▶ [WHAT NEEDS TO BE DONE] Go to the line holding "index tip: (183, 90)" in the entries below and write out exactly every line down to and including the line holding "thumb mcp: (216, 222)".

(INPUT begins)

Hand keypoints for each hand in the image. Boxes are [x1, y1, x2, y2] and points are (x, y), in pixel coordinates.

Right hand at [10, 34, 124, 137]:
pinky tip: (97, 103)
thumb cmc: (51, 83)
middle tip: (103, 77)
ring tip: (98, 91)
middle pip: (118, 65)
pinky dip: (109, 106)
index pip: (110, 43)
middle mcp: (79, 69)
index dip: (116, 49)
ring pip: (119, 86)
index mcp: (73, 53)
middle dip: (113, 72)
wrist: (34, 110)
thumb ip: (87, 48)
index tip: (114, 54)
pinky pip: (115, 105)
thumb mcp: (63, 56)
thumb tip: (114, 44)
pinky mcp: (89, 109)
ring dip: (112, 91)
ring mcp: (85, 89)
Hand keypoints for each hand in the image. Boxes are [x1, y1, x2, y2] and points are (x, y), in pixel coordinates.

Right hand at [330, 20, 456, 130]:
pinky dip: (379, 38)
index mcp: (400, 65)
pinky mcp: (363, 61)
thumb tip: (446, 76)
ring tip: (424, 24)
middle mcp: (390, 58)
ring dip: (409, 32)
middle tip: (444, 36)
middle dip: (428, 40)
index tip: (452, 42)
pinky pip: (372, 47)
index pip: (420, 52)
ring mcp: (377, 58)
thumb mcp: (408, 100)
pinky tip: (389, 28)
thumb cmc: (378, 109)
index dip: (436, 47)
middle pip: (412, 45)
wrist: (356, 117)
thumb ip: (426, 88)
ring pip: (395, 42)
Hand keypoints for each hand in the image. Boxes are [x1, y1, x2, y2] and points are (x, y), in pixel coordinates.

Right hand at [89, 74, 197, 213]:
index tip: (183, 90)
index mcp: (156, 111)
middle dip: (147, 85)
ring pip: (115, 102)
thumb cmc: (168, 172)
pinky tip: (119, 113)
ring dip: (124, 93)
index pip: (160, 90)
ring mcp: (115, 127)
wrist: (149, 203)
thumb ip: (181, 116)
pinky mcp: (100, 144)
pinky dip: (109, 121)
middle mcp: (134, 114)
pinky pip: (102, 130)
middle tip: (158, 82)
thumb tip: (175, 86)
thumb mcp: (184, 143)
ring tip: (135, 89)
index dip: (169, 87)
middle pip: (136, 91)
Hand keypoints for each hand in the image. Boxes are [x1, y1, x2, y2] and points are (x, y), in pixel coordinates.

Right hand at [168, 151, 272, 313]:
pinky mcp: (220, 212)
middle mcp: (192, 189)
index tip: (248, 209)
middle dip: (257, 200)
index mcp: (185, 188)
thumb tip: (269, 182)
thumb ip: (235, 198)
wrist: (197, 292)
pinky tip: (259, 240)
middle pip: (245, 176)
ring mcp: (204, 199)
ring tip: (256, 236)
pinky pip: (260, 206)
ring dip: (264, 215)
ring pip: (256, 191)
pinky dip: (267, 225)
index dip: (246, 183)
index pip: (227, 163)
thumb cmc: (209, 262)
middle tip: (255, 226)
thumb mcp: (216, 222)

(INPUT ends)
(INPUT begins)

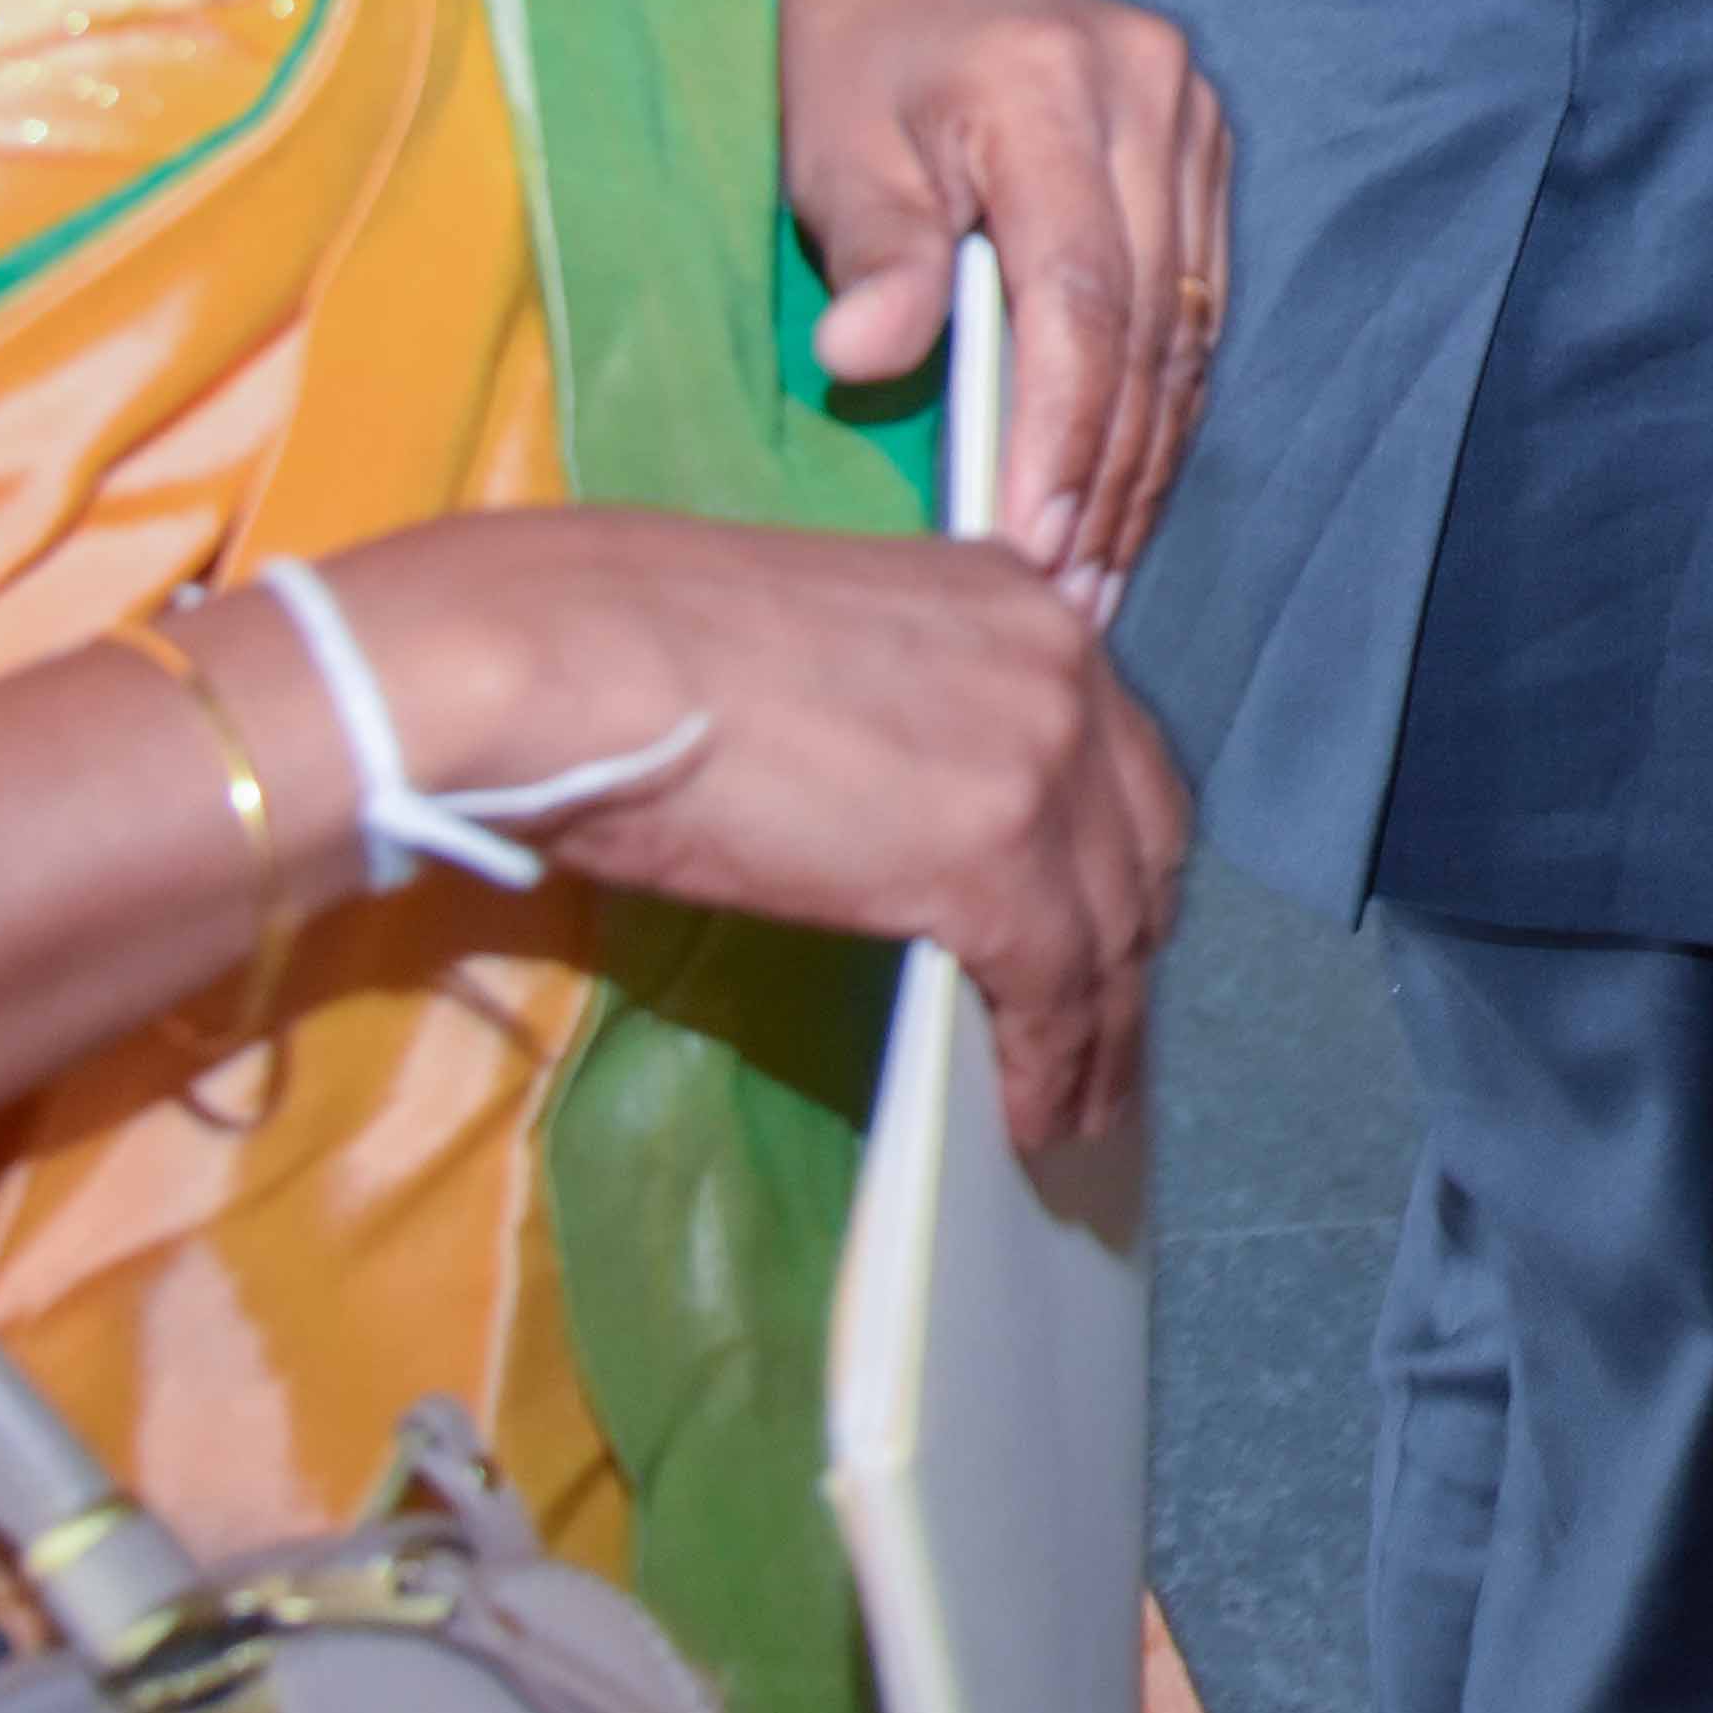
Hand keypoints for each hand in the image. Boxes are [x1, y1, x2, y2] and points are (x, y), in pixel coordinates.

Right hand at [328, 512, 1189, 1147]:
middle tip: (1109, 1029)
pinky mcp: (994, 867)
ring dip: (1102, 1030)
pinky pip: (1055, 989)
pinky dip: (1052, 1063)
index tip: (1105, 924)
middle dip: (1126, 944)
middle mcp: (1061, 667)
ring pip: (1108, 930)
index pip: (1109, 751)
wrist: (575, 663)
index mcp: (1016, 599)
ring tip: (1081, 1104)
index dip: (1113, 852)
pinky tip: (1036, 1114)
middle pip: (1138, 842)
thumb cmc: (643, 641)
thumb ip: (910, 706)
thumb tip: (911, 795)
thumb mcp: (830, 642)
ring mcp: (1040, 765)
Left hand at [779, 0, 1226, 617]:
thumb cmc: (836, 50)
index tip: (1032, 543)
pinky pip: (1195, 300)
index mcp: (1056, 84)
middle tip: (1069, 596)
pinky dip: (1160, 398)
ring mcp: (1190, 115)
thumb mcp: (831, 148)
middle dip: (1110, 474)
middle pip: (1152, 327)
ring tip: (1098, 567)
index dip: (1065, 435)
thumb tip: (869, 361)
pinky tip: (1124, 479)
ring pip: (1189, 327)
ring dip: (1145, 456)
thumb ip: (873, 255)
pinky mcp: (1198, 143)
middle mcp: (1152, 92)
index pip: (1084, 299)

(INPUT ends)

▶ [RESPONSE]
index tip: (183, 90)
index mcp: (156, 111)
middle dip: (147, 85)
ring pip: (115, 102)
thumb cmc: (168, 172)
pinky tip: (119, 113)
ring dip: (124, 93)
index pip: (160, 90)
ring mcp: (115, 127)
wrist: (149, 203)
thumb ip: (181, 116)
pinky mcp: (100, 144)
pinky dip: (109, 121)
middle mcp: (134, 114)
pinky pip: (102, 130)
middle tip: (158, 82)
thumb tip: (175, 86)
thumb mcp: (184, 143)
ring tip: (135, 89)
index dip: (169, 87)
middle pip: (136, 91)
Hand keypoints for each hand in the image. Boxes are [x1, y1, x2, y2] and points are (x, y), in pixel coordinates.

Right hand at [168, 151, 272, 313]:
pinky mcp: (220, 212)
middle mcp: (192, 189)
index tip: (248, 209)
middle dip: (257, 200)
index mcp: (185, 188)
thumb tip: (269, 182)
thumb ip: (235, 198)
wrist: (197, 292)
pinky tip: (259, 240)
middle pip: (245, 176)
ring mcp: (204, 199)
ring tip: (256, 236)
pinky pip: (260, 206)
ring dip: (264, 215)
ring pip: (256, 191)
pinky dip: (267, 225)
index dip: (246, 183)
index pip: (227, 163)
thumb cmc: (209, 262)
middle tip: (255, 226)
thumb mcp: (216, 222)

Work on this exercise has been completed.